Гамаюн — птица вещая
Шрифт:
Наташа кивнула и тоже ответила улыбкой, хотя старость «Аскольдовой могилы» (так называли Аскольда Васильевича Хитрово) всегда вызывала в ней неприятное чувство; в ней протестовала молодость.
— Не угодно ли ознакомиться с директивой?
Наташа с присущей ей чувствительностью уловила язвительный оттенок в его словах.
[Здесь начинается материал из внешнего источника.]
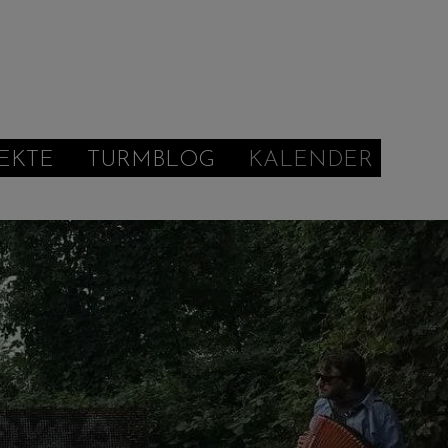
EKTE
TURMBLOG
KALENDER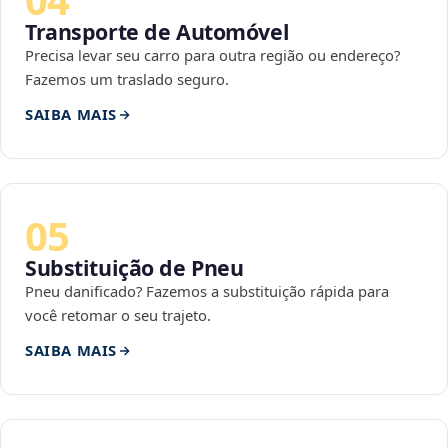
Transporte de Automóvel
Precisa levar seu carro para outra região ou endereço?
Fazemos um traslado seguro.
SAIBA MAIS
05
Substituição de Pneu
Pneu danificado? Fazemos a substituição rápida para
você retomar o seu trajeto.
SAIBA MAIS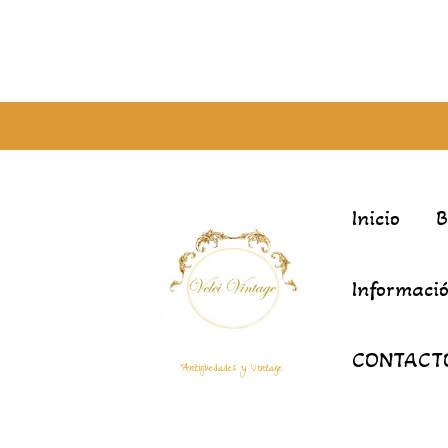
Inicio
Informació
CONTACT
Antigüedades y Vintage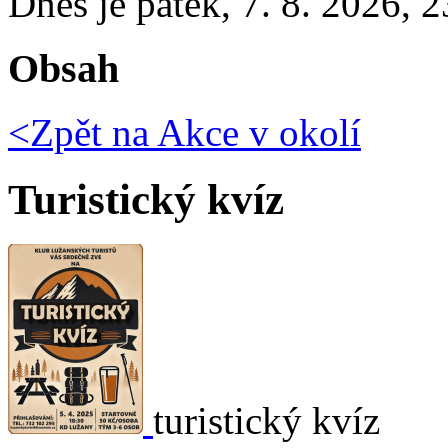
Dnes je
pátek
,
7. 8. 2026
,
2
Obsah
<Zpět na
Akce v okolí
Turistický kvíz
turistický kvíz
Вспомнилось: «Хотели быть хозяевами — стали. Буржуй был плох — обернитесь без него, только ни на кого не пеняйте. Не на кого теперь штык точить, шишки валить, некого в тачку сажать... Раньше хозяину приходилось служить, а теперь я... аккуратно выполняю директивы».
Эти слова были произнесены Хитрово вслух на одном из инструктажей в ответ на чей-то замаскированный упрек по его адресу. Вероятно, впоследствии он пожалел
В начале своей деятельности, вскоре после гражданской войны, когда на производство медицинского и лабораторного оборудования было обращено особое внимание и на бывшую фабрику немецкого концессионера бросили людей и кредиты, Хитрово сразу же завоевал доверие мастеров и рабочих своей щедростью. Ему ничего не стоило убедить руководителей треста в необходимости повышенных расценок, поскольку необходимо было поскорее наладить дело и привлечь лучших мастеровых. Он рекламировал свою доброту и понимание рабочих интересов на всех собраниях, где ему удавалось выступить.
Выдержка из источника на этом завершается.